The head of the Guild of Architectural Ironmongers has resigned after the publication of a report sponsored by his firm that recommended the use of a type of door handles that it makes
Michael Turner's resignation comes after some members of the guild said the president ought to step down from his office because of an alleged conflict of interest. Turner is the managing director of Turnquest, the company that paid for the research, which was carried out by the University of Reading.

The university team suggested that the best way to meet the requirements of Part M of the building regulations, which covers access for people, including those with disabilities, was to use coloured door handles. It said this would help the visually impaired as they were easier to pick out than reflective steel door handles.

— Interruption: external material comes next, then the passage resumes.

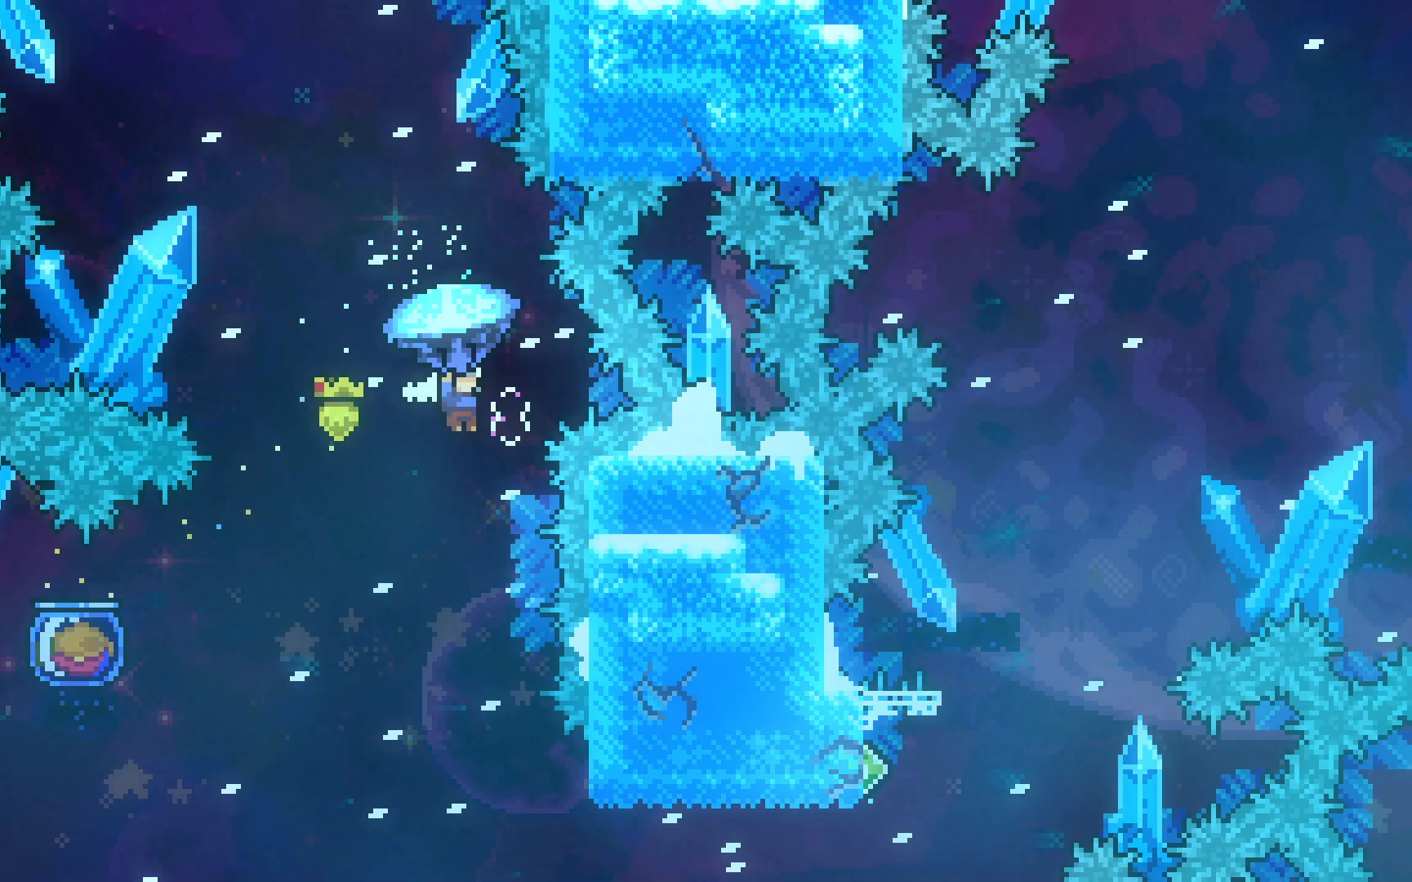
{"keys": ["down", "grab"], "events": [[17, "right", "up"], [17, "up", "up"], [150, "down", "down"]]}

The latest edition of Part M, which came into force in October, says architectural ironmongery ought to have colour and luminance contrast to the door.

Some guild members claimed that Turner's position, as the boss of a firm that manufactured coloured nylon door handles, was untenable as he would not be able to represent stainless steel hardware manufacturers.

The research is independent and carried out by academics. We’re standing by it

Mike Turner, Turnquest managing director

Turner said: "The research is independent and carried out by academics. We're standing by it." He noted that the researchers did recommend the use of some stainless steel door handles that were not coloured.

He also accused some door furniture makers of not facing the challenges of Part M.

Turner was elected as president in June 2003 for two years. He has been replaced by the vice-president of the guild, Arthur Taylor, commercial director of Hoppe, a manufacturer of metal door handles. Taylor will continue as acting president until the guild's annual general meeting in June, when an election will take place.